• [Alıştırmalar]
(1) Cemaatler hakkındaki metinden, "Öncelikle dini cemaatlere, onların" sözcüklerini içeren ifadeyle açılıp "olmuşsunuz haberiniz yok." ile kapanan bölümü birebir kopyalayın.
(2) Cemaatler hakkındaki metinde dinen en büyük günah olarak hangi günah gösteriliyor?
(3) Cemaatler hakkındaki metni, gösterilen son cümlenin ardından devam ettirin.

Sadece iktidar hırslarından dolayı girdikleri günahlardan değil müritlerine ve topluma verdikleri zararlar açısından da cemaatler kötü oluşumlardır. Kısaca cemaatler vatana millete hayırlı kurumlar değildir.

 

Bu makalemi sonuna kadar okursanız hem dini açıdan hem de insani açıdan cemaatlerin zararlarını sizlere tek tek anlatacağım.

 

Öncelikle dini cemaatlere, onların kurucularına, yöneticilerine (heyetlerine) ve üyelerine seslenmek istiyorum.

 

Yanlış yapıyorsunuz.

 

Şirke giriyorsunuz. Dinen en büyük günah olan şirk günahını işliyorsunuz. Müşrik olmuşsunuz haberiniz yok.

 

Müslüman olmanız, dindar olmanız, şeriatçı olmanız, tevhid inancınız sizin şirke düşmenizi engellemez. “Tek ilah Allah’tır, ondan başa ilah yoktur” demeniz ve buna kalpten inanmanız sizi müşrik olmaktan kurtarmaz.

 

Allah’a ortak tutmamak yetmez, Allah’a ortak da olmamanız gerekir. Ama sizler Allah ile ortakmışsınız gibi davranıyorsunuz. Allah adına ahkam kesiyorsunuz.

• [İncelenecek Kayıtlar]
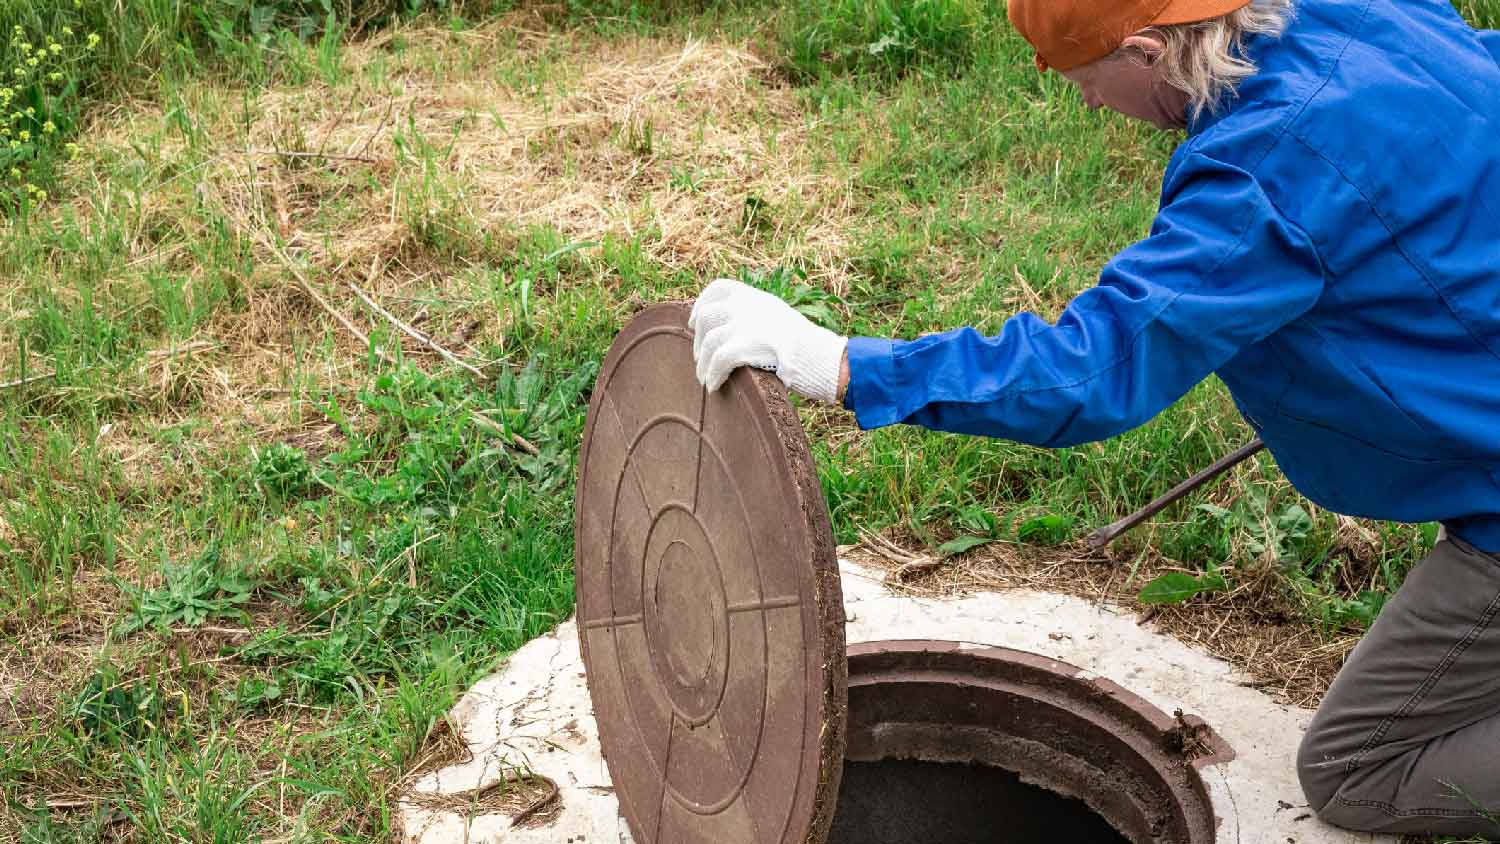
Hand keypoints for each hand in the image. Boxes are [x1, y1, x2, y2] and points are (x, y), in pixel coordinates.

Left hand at [689, 278, 847, 402]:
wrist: (821, 356)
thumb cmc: (804, 345)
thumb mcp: (779, 318)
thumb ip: (756, 317)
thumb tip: (732, 329)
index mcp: (757, 297)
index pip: (719, 288)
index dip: (701, 304)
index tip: (693, 322)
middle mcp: (749, 305)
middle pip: (707, 317)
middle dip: (699, 340)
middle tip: (700, 358)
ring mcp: (747, 324)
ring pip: (710, 341)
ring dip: (703, 363)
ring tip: (705, 378)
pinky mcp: (748, 345)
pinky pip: (718, 360)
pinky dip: (712, 374)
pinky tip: (714, 385)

• [Sıralı Cevaplar]
(1)
Öncelikle dini cemaatlere, onların kurucularına, yöneticilerine (heyetlerine) ve üyelerine seslenmek istiyorum.

 

Yanlış yapıyorsunuz.

 

Şirke giriyorsunuz. Dinen en büyük günah olan şirk günahını işliyorsunuz. Müşrik olmuşsunuz haberiniz yok.

(2) Şirk günahı.

(3)
Birileri size kulluk ediyorsa siz kendinizi ilahlaştırmışsınız demektir. Allah’ın kullarını kendinize devşirmeniz günahların en büyüğüdür. Birileri size kulluk ediyorsa veya siz birilerine kulluk ediyorsanız siz apaçık müşriksinizdir.

 

Kuran’daki pek çok ayette Allah sadece kendisine kulluk yapılmasını, sadece kendinden yardım dilenmesini ister. Ayrıca Kuran’daki pek çok ayette din adamlarının (evliyaların, ulemaların, hocaefendilerin, şeyhlerin, şıhların, imamların, mevlanaların, mollaların, ayetüllahların, gavsların) efendi bellenmesinin günah olmasından bahsedilir. Bunların örneklerini aşağıda bulabilirsiniz.

 

Fatiha suresinin 5.ayetindeki: "Ancak sana kulluk eder ve yalnız senden yardım dileriz" cümlesi başta Müslümanlar olmak üzere tüm insanlara başkalarına kulluk etmeyin, Allah’a yakınlaşmak için başkalarından aracılık istemeyin manasına gelmekteyken, cemaatler ne yapıyor? Akıl çelerek, beyin yıkayarak, Allah ile aldatarak, cehennemle korkutarak, cennetle havuçlayarak insanları kendilerine kul yapıyorlar. Hatta bazı cemaatler müritlerine kuldan öte köle gibi de bakmakta ve davranmaktadır.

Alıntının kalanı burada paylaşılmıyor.